Mereka melompat dari atas pagar ke halaman belakang rumah dengan gampang, kemudian bergegas menuju ke arah pintu. Tampaklah pintu kayu yang dikunci menggunakan gembok perak. Bardi mengeluarkan linggis dan palu dari dalam ranselnya. Ia berdiri tegak, lalu mengarahkan mata linggis ke gembok yang mengunci. Dug! Dengan sekali hantaman palu ke linggis, gembok perak itu terbuka. Veronica melirik ke sana kemari, berharap tidak ada seseorang yang mendengarnya.

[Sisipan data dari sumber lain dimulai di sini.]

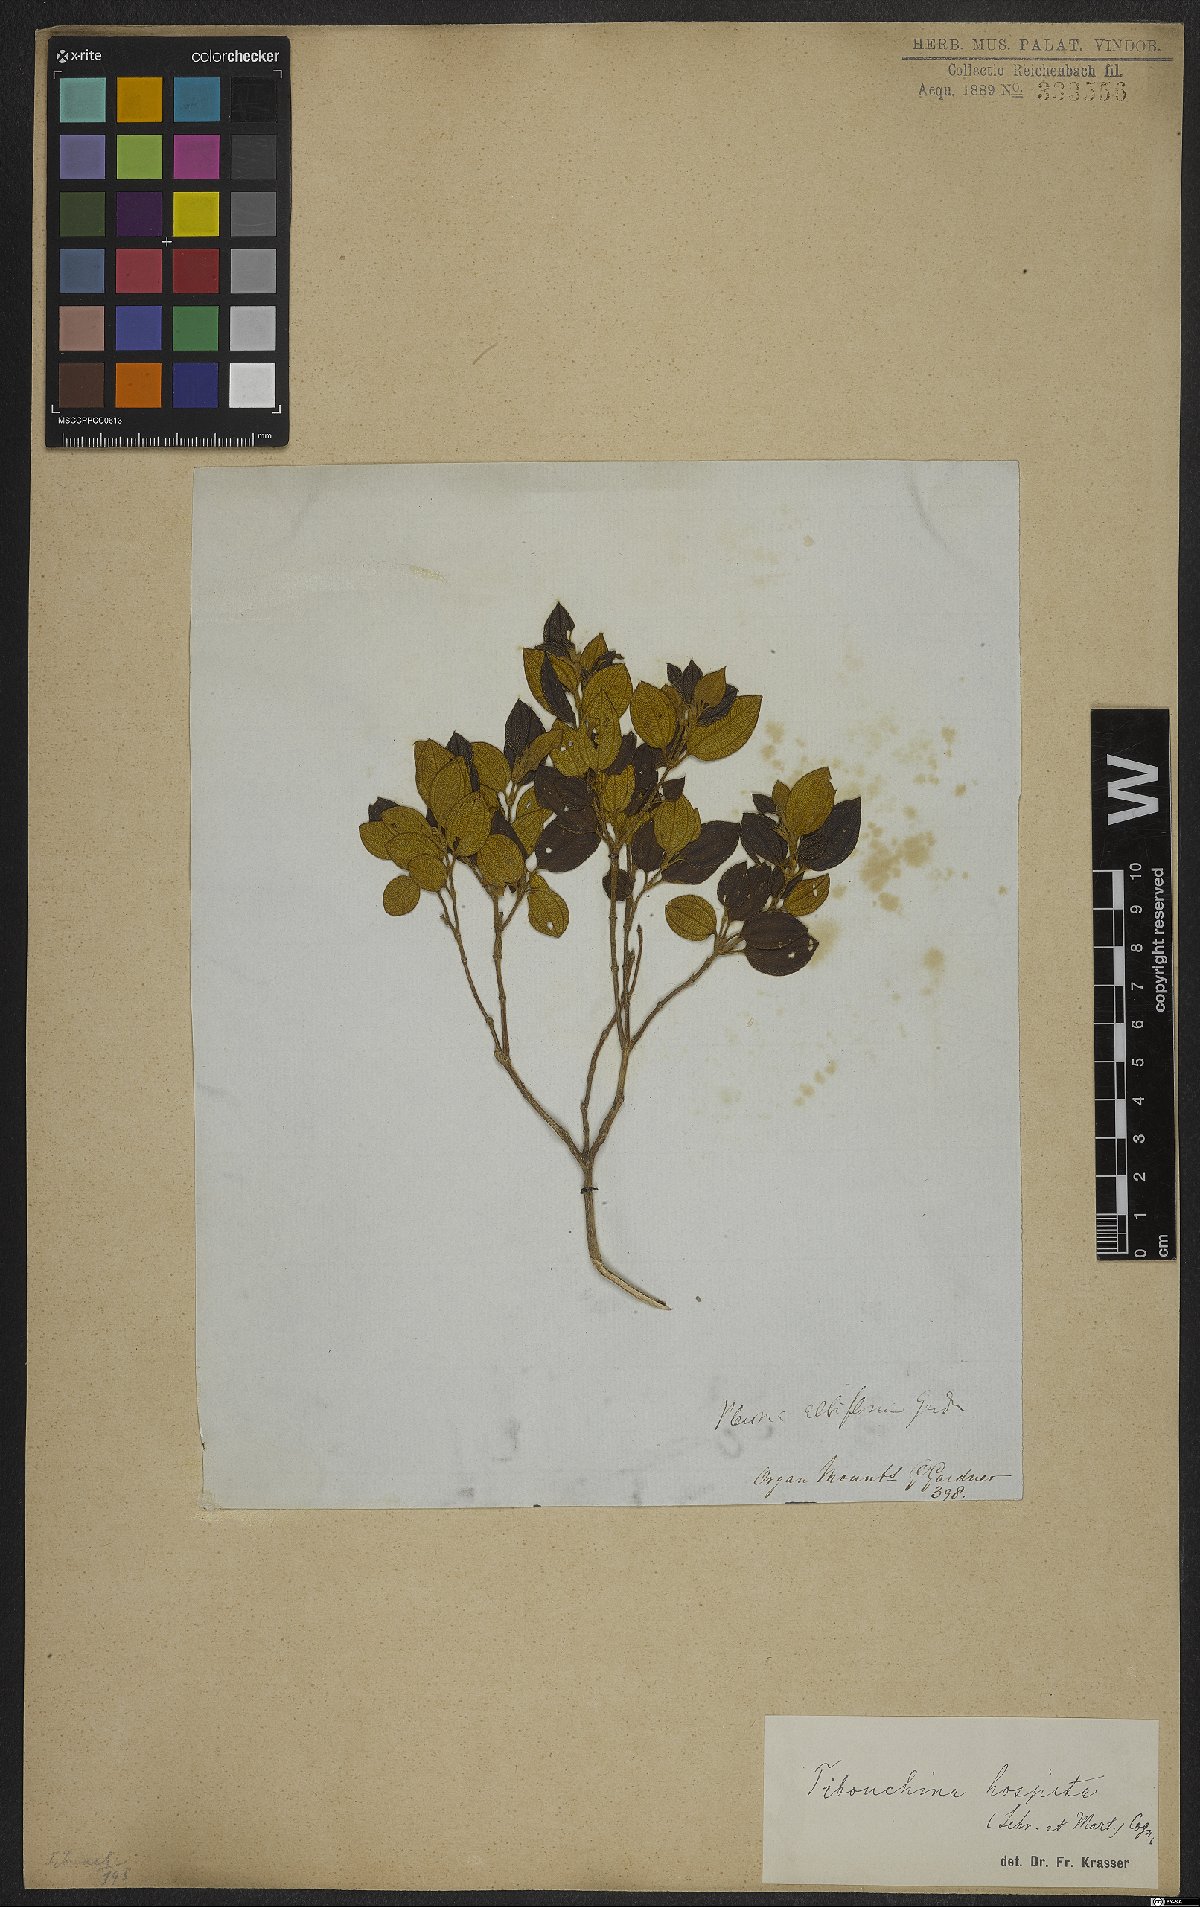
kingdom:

Klak! Bardi menekan daun pintu, ternyata pintu masih terkunci. Ia jongkok di depan pintu, menaruh palu dan linggis di lantai. Pria itu mengeluarkan dua buah kawat kecil yang berbentuk huruf r dan satunya berbentuk huruf L dari saku celana. Kemudian ia memasukkan kawat yang berbentuk huruf L itu ke bagian dasar dari lubang kunci. Pria itu juga memasukkan kawat yang berbentuk huruf r di bagian atas kawat L. Kemudian Bardi menggunakan ujung bawah kawat r untuk mencari dan menekan pin lubang ke atas hingga keluar dari rumah kunci—dan kunci terbuka dengan sendirinya.
Klak! Bardi berhasil membuka pintu belakang, ia pun melangkah masuk, diikuti oleh Veronica dibelakangnya. Mereka menyalakan senter dan berpisah, Bardi naik ke lantai atas, sedangkan Veronica memeriksa lantai bawah.